* [PROMPT] The reply should contain all the data below, repeated exactly, and none of the images.

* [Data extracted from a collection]
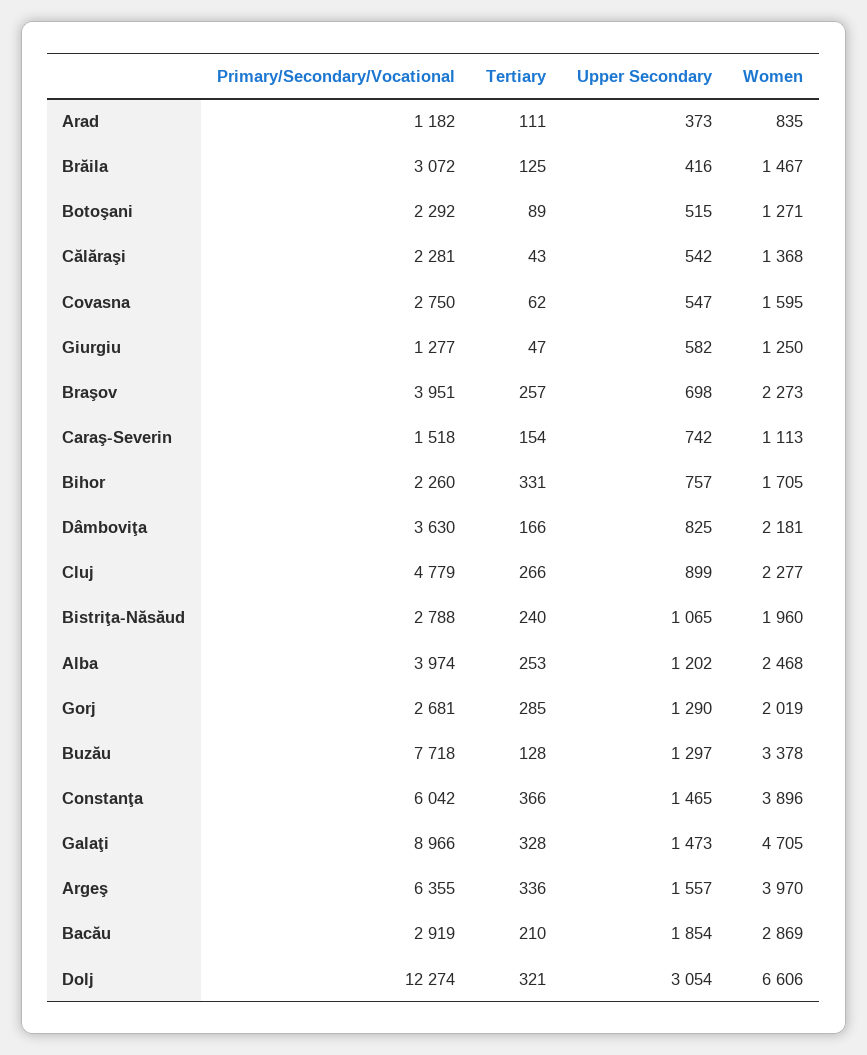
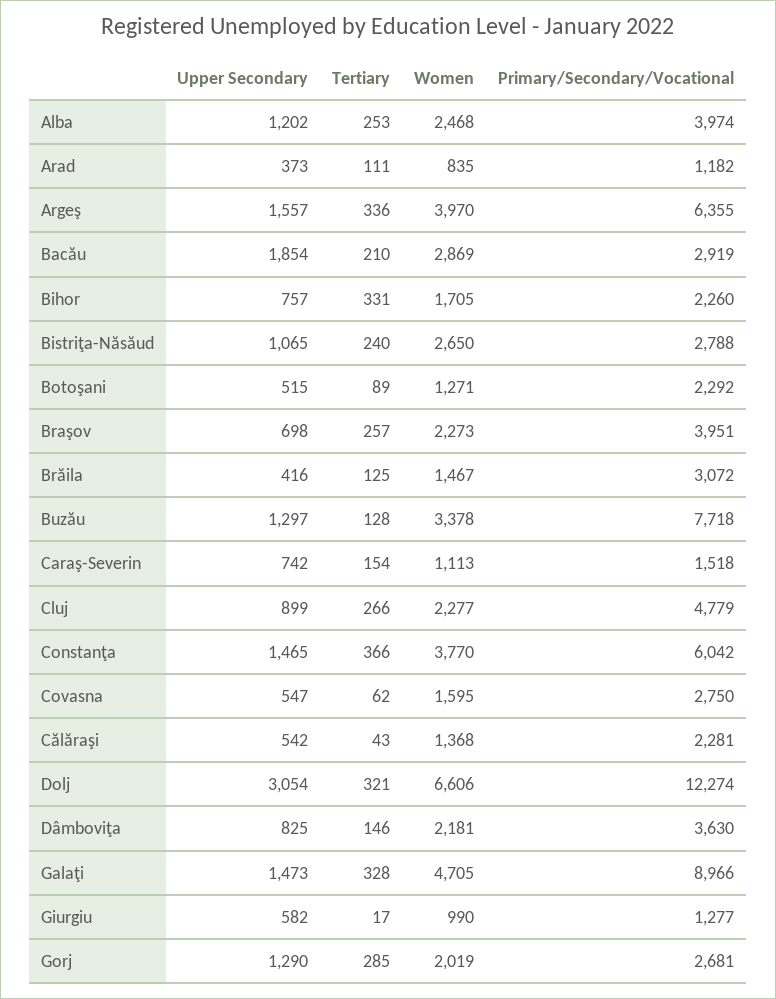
  {
    "Primary/Secondary/Vocational": {
      "Arad": 1182,
      "Brăila": 3072,
      "Botoşani": 2292,
      "Călăraşi": 2281,
      "Covasna": 2750,
      "Giurgiu": 1277,
      "Braşov": 3951,
      "Caraş-Severin": 1518,
      "Bihor": 2260,
      "Dâmboviţa": 3630,
      "Cluj": 4779,
      "Bistriţa-Năsăud": 2788,
      "Alba": 3974,
      "Gorj": 2681,
      "Buzău": 7718,
      "Constanţa": 6042,
      "Galaţi": 8966,
      "Argeş": 6355,
      "Bacău": 2919,
      "Dolj": 12274
    },
    "Tertiary": {
      "Arad": 111,
      "Brăila": 125,
      "Botoşani": 89,
      "Călăraşi": 43,
      "Covasna": 62,
-     "Giurgiu": 47,
+     "Giurgiu": 17,
      "Braşov": 257,
      "Caraş-Severin": 154,
      "Bihor": 331,
-     "Dâmboviţa": 166,
+     "Dâmboviţa": 146,
      "Cluj": 266,
      "Bistriţa-Năsăud": 240,
      "Alba": 253,
      "Gorj": 285,
      "Buzău": 128,
      "Constanţa": 366,
      "Galaţi": 328,
      "Argeş": 336,
      "Bacău": 210,
      "Dolj": 321
    },
    "Upper Secondary": {
      "Arad": 373,
      "Brăila": 416,
      "Botoşani": 515,
      "Călăraşi": 542,
      "Covasna": 547,
      "Giurgiu": 582,
      "Braşov": 698,
      "Caraş-Severin": 742,
      "Bihor": 757,
      "Dâmboviţa": 825,
      "Cluj": 899,
      "Bistriţa-Năsăud": 1065,
      "Alba": 1202,
      "Gorj": 1290,
      "Buzău": 1297,
      "Constanţa": 1465,
      "Galaţi": 1473,
      "Argeş": 1557,
      "Bacău": 1854,
      "Dolj": 3054
    },
    "Women": {
      "Arad": 835,
      "Brăila": 1467,
      "Botoşani": 1271,
      "Călăraşi": 1368,
      "Covasna": 1595,
-     "Giurgiu": 1250,
+     "Giurgiu": 990,
      "Braşov": 2273,
      "Caraş-Severin": 1113,
      "Bihor": 1705,
      "Dâmboviţa": 2181,
      "Cluj": 2277,
-     "Bistriţa-Năsăud": 1960,
+     "Bistriţa-Năsăud": 2650,
      "Alba": 2468,
      "Gorj": 2019,
      "Buzău": 3378,
-     "Constanţa": 3896,
+     "Constanţa": 3770,
      "Galaţi": 4705,
      "Argeş": 3970,
      "Bacău": 2869,
      "Dolj": 6606
    }
  }

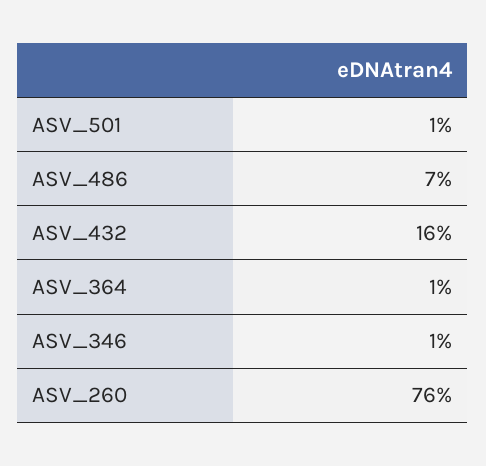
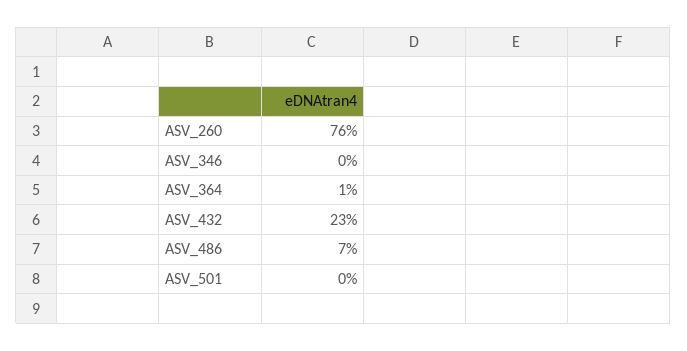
  {
-   "ASV_501": 1,
+   "ASV_501": 0,
    "ASV_486": 7,
-   "ASV_432": 16,
+   "ASV_432": 23,
    "ASV_364": 1,
-   "ASV_346": 1,
+   "ASV_346": 0,
    "ASV_260": 76
  }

* [RESPONSE AREA]
  {
    "Primary/Secondary/Vocational": {
      "Arad": 1182,
      "Brăila": 3072,
      "Botoşani": 2292,
      "Călăraşi": 2281,
      "Covasna": 2750,
      "Giurgiu": 1277,
      "Braşov": 3951,
      "Caraş-Severin": 1518,
      "Bihor": 2260,
      "Dâmboviţa": 3630,
      "Cluj": 4779,
      "Bistriţa-Năsăud": 2788,
      "Alba": 3974,
      "Gorj": 2681,
      "Buzău": 7718,
      "Constanţa": 6042,
      "Galaţi": 8966,
      "Argeş": 6355,
      "Bacău": 2919,
      "Dolj": 12274
    },
    "Tertiary": {
      "Arad": 111,
      "Brăila": 125,
      "Botoşani": 89,
      "Călăraşi": 43,
      "Covasna": 62,
-     "Giurgiu": 47,
+     "Giurgiu": 17,
      "Braşov": 257,
      "Caraş-Severin": 154,
      "Bihor": 331,
-     "Dâmboviţa": 166,
+     "Dâmboviţa": 146,
      "Cluj": 266,
      "Bistriţa-Năsăud": 240,
      "Alba": 253,
      "Gorj": 285,
      "Buzău": 128,
      "Constanţa": 366,
      "Galaţi": 328,
      "Argeş": 336,
      "Bacău": 210,
      "Dolj": 321
    },
    "Upper Secondary": {
      "Arad": 373,
      "Brăila": 416,
      "Botoşani": 515,
      "Călăraşi": 542,
      "Covasna": 547,
      "Giurgiu": 582,
      "Braşov": 698,
      "Caraş-Severin": 742,
      "Bihor": 757,
      "Dâmboviţa": 825,
      "Cluj": 899,
      "Bistriţa-Năsăud": 1065,
      "Alba": 1202,
      "Gorj": 1290,
      "Buzău": 1297,
      "Constanţa": 1465,
      "Galaţi": 1473,
      "Argeş": 1557,
      "Bacău": 1854,
      "Dolj": 3054
    },
    "Women": {
      "Arad": 835,
      "Brăila": 1467,
      "Botoşani": 1271,
      "Călăraşi": 1368,
      "Covasna": 1595,
-     "Giurgiu": 1250,
+     "Giurgiu": 990,
      "Braşov": 2273,
      "Caraş-Severin": 1113,
      "Bihor": 1705,
      "Dâmboviţa": 2181,
      "Cluj": 2277,
-     "Bistriţa-Năsăud": 1960,
+     "Bistriţa-Năsăud": 2650,
      "Alba": 2468,
      "Gorj": 2019,
      "Buzău": 3378,
-     "Constanţa": 3896,
+     "Constanţa": 3770,
      "Galaţi": 4705,
      "Argeş": 3970,
      "Bacău": 2869,
      "Dolj": 6606
    }
  }

  {
-   "ASV_501": 1,
+   "ASV_501": 0,
    "ASV_486": 7,
-   "ASV_432": 16,
+   "ASV_432": 23,
    "ASV_364": 1,
-   "ASV_346": 1,
+   "ASV_346": 0,
    "ASV_260": 76
  }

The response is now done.